Directions: Please arrange the data from its first line up to and including the line with "scientific name: Tilia platyphyllos" as a JSON list of strings, one string per line, leaving out any blank lines.

* START *

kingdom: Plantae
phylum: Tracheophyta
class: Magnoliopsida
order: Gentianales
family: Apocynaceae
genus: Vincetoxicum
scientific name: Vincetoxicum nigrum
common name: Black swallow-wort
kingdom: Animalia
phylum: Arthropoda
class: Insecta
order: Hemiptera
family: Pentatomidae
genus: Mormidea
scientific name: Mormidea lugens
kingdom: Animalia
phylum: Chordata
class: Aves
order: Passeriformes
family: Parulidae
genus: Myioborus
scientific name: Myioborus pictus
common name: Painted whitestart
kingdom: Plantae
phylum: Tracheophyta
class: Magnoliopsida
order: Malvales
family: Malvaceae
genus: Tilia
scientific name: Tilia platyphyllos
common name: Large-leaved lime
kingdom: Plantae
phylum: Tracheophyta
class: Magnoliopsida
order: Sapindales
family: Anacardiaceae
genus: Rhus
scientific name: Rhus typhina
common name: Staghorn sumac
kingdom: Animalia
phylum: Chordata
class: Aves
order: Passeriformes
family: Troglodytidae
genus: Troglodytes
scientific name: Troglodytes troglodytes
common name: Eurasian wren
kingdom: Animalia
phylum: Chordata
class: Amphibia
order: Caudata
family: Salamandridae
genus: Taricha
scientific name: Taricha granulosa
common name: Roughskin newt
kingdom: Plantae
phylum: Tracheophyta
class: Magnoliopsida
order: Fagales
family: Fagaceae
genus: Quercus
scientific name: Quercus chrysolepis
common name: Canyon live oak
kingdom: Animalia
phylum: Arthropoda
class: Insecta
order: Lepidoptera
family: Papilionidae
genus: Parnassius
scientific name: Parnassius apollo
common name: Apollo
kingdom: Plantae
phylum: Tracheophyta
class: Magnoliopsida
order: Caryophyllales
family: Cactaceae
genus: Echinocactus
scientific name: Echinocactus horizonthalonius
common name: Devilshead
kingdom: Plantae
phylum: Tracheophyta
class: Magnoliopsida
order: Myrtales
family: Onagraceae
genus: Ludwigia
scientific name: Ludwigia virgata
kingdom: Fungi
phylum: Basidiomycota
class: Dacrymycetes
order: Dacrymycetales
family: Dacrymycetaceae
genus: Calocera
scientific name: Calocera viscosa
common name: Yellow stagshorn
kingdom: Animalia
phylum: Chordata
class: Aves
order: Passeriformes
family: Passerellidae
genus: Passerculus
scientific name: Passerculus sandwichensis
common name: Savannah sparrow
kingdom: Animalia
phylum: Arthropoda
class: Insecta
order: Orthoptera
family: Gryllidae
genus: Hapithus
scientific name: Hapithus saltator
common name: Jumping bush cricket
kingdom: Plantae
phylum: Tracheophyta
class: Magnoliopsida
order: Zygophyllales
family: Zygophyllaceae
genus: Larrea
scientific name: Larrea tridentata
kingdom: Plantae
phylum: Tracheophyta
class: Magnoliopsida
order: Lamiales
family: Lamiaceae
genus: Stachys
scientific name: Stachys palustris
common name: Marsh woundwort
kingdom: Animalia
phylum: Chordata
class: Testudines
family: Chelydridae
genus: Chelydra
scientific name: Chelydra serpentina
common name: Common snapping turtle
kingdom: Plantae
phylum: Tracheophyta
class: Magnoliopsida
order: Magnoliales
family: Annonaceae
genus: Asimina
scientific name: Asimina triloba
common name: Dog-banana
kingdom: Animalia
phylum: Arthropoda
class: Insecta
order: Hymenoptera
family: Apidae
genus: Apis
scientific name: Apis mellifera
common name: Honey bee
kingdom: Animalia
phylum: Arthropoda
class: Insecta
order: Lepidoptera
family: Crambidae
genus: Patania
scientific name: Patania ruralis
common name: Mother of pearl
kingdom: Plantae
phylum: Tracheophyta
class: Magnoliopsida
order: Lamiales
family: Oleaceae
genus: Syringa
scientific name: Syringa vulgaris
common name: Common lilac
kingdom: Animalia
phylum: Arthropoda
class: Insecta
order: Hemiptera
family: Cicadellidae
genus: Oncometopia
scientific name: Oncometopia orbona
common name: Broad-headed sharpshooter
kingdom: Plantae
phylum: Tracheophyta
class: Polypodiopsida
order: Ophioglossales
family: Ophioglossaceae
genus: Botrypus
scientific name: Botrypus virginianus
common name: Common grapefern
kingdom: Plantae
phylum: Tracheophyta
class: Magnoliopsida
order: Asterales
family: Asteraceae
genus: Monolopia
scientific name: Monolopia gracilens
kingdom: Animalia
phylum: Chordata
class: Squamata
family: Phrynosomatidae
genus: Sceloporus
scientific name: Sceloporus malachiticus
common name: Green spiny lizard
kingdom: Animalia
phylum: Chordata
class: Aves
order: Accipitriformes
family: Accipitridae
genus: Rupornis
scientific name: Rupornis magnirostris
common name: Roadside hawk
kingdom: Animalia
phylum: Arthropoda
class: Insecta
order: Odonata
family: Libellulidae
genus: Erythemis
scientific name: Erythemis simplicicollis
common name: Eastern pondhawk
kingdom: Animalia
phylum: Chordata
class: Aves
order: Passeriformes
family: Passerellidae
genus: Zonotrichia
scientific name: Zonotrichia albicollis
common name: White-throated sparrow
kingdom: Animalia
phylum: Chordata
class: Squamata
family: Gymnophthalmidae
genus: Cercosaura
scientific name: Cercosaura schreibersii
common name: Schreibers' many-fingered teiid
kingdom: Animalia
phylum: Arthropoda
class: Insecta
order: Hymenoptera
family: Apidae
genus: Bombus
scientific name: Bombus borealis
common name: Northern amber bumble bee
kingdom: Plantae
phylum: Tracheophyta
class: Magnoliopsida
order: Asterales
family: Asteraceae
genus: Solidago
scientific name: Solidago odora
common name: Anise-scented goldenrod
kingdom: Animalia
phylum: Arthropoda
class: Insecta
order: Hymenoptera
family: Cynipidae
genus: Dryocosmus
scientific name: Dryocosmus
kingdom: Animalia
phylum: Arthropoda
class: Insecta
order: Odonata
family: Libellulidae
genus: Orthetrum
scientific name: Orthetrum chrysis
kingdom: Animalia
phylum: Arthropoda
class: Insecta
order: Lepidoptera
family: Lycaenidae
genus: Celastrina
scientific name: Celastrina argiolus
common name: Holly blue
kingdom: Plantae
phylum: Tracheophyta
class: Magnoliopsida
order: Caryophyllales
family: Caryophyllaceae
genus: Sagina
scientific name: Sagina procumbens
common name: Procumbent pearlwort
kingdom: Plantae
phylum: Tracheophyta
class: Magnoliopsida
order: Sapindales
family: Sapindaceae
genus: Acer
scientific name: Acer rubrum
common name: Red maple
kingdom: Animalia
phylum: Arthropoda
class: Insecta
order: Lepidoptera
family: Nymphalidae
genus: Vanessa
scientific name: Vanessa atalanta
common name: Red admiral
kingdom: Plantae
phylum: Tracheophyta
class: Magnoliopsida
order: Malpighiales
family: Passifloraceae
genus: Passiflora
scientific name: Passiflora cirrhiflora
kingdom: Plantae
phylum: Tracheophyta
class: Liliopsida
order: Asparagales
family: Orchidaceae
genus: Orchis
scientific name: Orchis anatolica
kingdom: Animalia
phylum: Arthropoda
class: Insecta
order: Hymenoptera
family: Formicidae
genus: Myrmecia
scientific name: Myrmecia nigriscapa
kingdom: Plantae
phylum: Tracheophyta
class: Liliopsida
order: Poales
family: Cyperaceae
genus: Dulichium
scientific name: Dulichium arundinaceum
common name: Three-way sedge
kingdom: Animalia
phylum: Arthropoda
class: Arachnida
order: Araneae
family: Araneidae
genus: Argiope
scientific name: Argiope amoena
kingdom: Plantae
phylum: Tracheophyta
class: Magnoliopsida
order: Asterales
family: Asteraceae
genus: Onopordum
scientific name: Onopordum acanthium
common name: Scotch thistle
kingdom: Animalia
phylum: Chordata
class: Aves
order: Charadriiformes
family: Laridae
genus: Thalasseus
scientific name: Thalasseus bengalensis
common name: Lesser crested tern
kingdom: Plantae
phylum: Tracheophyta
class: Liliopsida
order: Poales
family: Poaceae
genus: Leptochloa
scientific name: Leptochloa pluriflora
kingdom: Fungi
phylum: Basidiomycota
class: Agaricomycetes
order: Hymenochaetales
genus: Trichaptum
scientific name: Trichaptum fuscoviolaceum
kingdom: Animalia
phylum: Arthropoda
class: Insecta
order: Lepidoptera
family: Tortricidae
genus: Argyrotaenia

* END *

Task result:
[
  "kingdom: Plantae",
  "phylum: Tracheophyta",
  "class: Magnoliopsida",
  "order: Gentianales",
  "family: Apocynaceae",
  "genus: Vincetoxicum",
  "scientific name: Vincetoxicum nigrum",
  "common name: Black swallow-wort",
  "kingdom: Animalia",
  "phylum: Arthropoda",
  "class: Insecta",
  "order: Hemiptera",
  "family: Pentatomidae",
  "genus: Mormidea",
  "scientific name: Mormidea lugens",
  "kingdom: Animalia",
  "phylum: Chordata",
  "class: Aves",
  "order: Passeriformes",
  "family: Parulidae",
  "genus: Myioborus",
  "scientific name: Myioborus pictus",
  "common name: Painted whitestart",
  "kingdom: Plantae",
  "phylum: Tracheophyta",
  "class: Magnoliopsida",
  "order: Malvales",
  "family: Malvaceae",
  "genus: Tilia",
  "scientific name: Tilia platyphyllos"
]